An SSL (Secure Sockets Layer) certificate is a digital certificate that authenticates the identity of a website and enables an encrypted connection. SSL is a security protocol that creates an encrypted link between a server and a client, such as a web server and a browser. The certificate serves as an electronic "passport" that establishes an online entitys credentials when doing business on the web. The most important part of an SSL certificate is that it is digitally signed by a trusted Certificate Authority (CA) . Anyone can create a certificate, but browsers only trust certificates that come from an organization on their list of trusted CAs. Browsers come with a pre-installed list of trusted CAs, known as the Trusted Root CA store.
An SSL certificate helps to secure information such as login credentials, credit card numbers, and other sensitive data by encrypting the data in transit between the users browser and the websites server. HTTPS is the secure form of HTTP, which means that HTTPS websites have their traffic encrypted by SSL. Most browsers tag HTTP sites, those without SSL certificates, as "not secure". This sends a clear signal to users that the site may not be trustworthy, incentivizing businesses who have not done so to migrate to HTTPS.

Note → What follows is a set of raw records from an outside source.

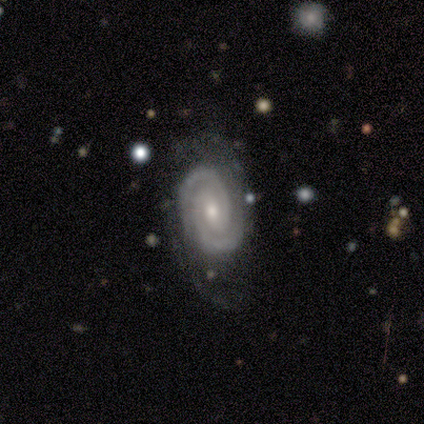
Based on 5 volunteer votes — This appears to be a featured or disk galaxy (80%) with no bar (75%), 2 (50%) tight (75%) spiral arms (100%) and a small central bulge (100%). Merging: none (100%).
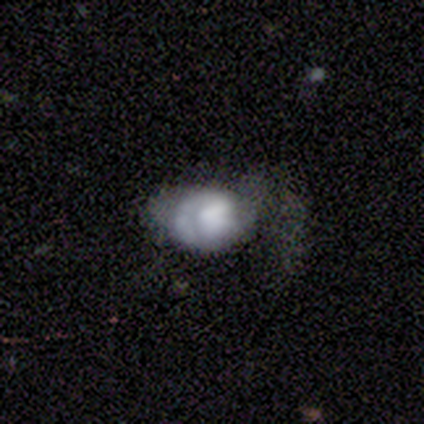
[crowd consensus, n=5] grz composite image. It shows a featured or disk galaxy (80%) with no bar (100%), 1 (67%) tight (67%) spiral arms (75%) and a dominant central bulge (25%, tied with large, moderate and small). Merging: none (60%).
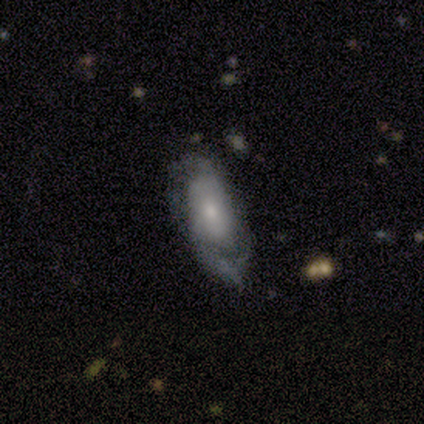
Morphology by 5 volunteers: Volunteers were most divided on "smooth or featured" (2-way tie): smooth: 40%, featured or disk: 40%, star or artifact: 20%. More confident: how rounded — in between (100%); merging — none (75%).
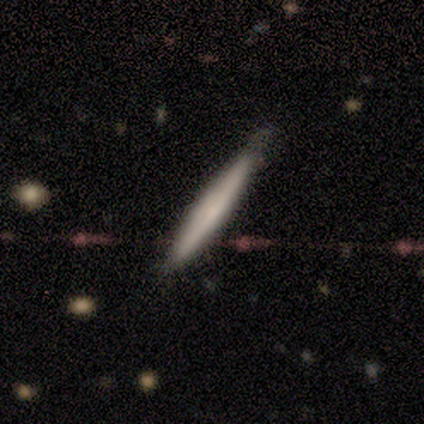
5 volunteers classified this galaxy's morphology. Overall: smooth (60%; featured or disk 40%). How rounded: cigar-shaped (100%). Merging: none (60%; minor disturbance 40%).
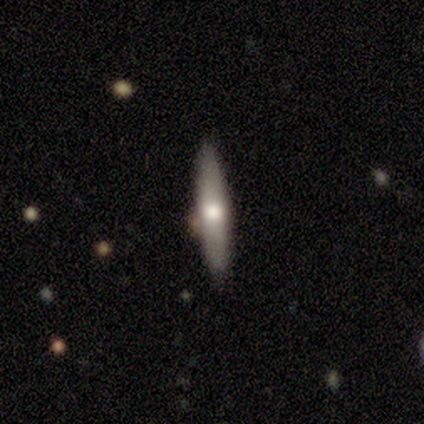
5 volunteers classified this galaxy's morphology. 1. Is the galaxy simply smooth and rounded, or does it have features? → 60% featured or disk, 20% smooth, 20% star or artifact.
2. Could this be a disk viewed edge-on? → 100% yes, 0% no.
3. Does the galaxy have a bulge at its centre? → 100% rounded, 0% boxy, 0% none.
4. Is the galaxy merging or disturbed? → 100% none, 0% minor disturbance, 0% major disturbance, 0% merger.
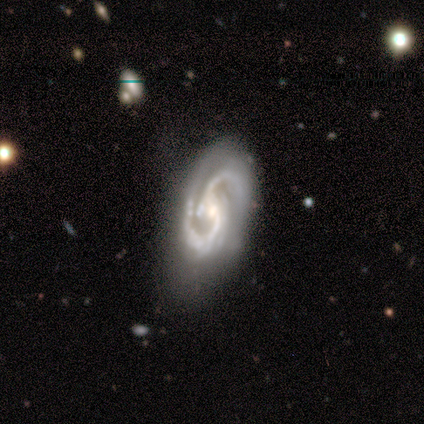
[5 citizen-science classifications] Smooth or featured? 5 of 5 (100%) said featured or disk. Edge-on disk? 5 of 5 (100%) said no. Bar? 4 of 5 (80%) said strong. Spiral arms? 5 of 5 (100%) said yes. Spiral winding? 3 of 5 (60%) said medium. Spiral arm count? 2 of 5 (40%, tied with 3) said 2. Bulge size? 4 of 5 (80%) said moderate. Merging? 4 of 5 (80%) said none.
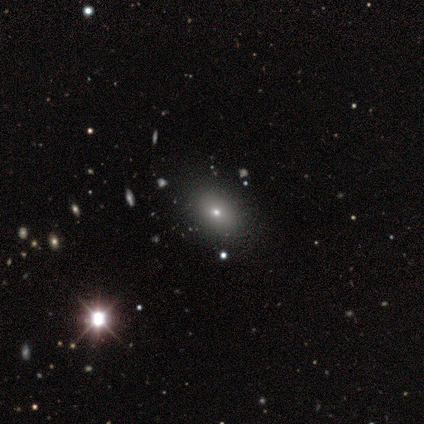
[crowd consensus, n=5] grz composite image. It shows a smooth galaxy with no disk features (80%) that is in between round and cigar-shaped (100%). Merging: none (100%).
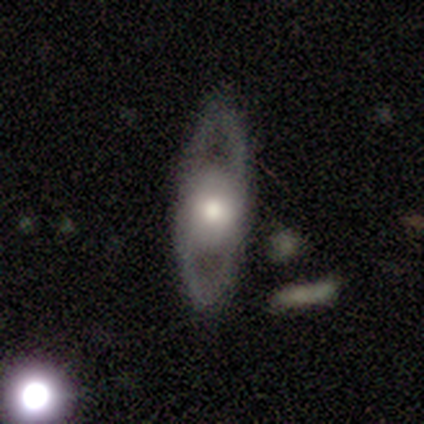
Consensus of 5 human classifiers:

There are different types of SSL certificates with different validation levels. The six main types are:
- Domain Validated (DV) SSL Certificates
- Organization Validated (OV) SSL Certificates
- Extended Validation (EV) SSL Certificates
- Wildcard SSL Certificates
- Multi-Domain SSL Certificates
- Unified Communications (UC) SSL Certificates
SSL certificates can be obtained directly from a Certificate Authority (CA) . Certificate Authorities issue millions of SSL certificates each year.